EXERCISE TEXT:
Irishwoman in London: My daughter (7) asks why Brexit people want us to leave?
‘As a mixed-race Irishwoman growing up in Dublin in the 1980s I frequently heard ‘go back to where you came from’’
Siobhán McKenna has lived in London for 20 years.
My husband and I are Irish. We have lived in London for 15 and 20 years respectively. My husband was on the Tube the Sunday morning after the 2016 Brexit referendum in north London when he was told to “F**k off home Paddy, we’ve taken our country back”, when he interjected to stop a bunch of men harassing some ethnic minority women in the same vein. That’s pretty shocking, especially for London.
I moved here 20 years ago for the diversity, tolerance and opportunity this amazing city offered - those three things have been evaporating steadily since June 23rd, 2016. As a mixed-race Irish woman, growing up in Dublin in the 1980s, I frequently heard “go back to where you came from”, so its cruel intentions were not new to me. What was new was the hate directed at my (white) husband’s Irishness and his EU identity.
I’ve been constantly amazed and often enraged by the lack of knowledge your average English person has about Ireland, its politics, history and people. But over the years the ignorance and potato jokes were as frequent as the oh-my-granny-is-Irish chats, so I assumed that explicit prejudice towards Irish people was a thing of the past.

WHAT IS NEEDED:
According to the Brexit essay, what three things drew the writer to move to London 20 years ago?

Stored dataset items:
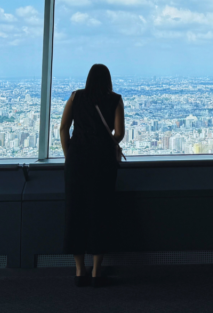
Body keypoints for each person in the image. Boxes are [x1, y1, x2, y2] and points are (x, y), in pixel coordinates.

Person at [60, 64, 125, 287]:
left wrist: (70, 155)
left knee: (75, 213)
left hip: (77, 162)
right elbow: (120, 133)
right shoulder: (115, 99)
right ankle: (97, 272)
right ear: (108, 80)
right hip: (102, 164)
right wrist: (105, 144)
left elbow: (63, 128)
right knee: (101, 213)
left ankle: (80, 270)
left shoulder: (75, 97)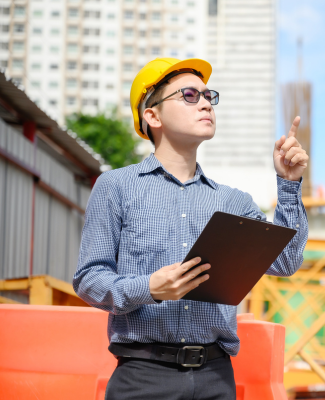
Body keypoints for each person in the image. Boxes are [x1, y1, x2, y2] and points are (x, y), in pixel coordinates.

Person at [73, 57, 309, 400]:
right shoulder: (115, 187)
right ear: (152, 116)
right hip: (142, 379)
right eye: (188, 95)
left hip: (216, 378)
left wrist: (289, 184)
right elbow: (89, 279)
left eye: (207, 96)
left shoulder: (234, 201)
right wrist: (148, 288)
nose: (205, 104)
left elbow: (286, 262)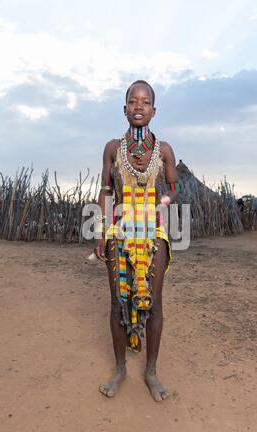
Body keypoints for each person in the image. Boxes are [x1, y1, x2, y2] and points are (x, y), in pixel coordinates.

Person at [94, 80, 180, 402]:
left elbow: (174, 187)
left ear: (154, 110)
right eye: (133, 101)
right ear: (125, 108)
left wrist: (165, 201)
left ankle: (151, 371)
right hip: (119, 229)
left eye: (145, 102)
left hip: (153, 231)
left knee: (154, 301)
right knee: (118, 299)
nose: (139, 106)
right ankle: (120, 369)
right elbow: (105, 191)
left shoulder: (165, 150)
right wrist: (102, 230)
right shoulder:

EXERCISE SOLUTION:
The writer moved to London for the diversity, tolerance and opportunity the city offered.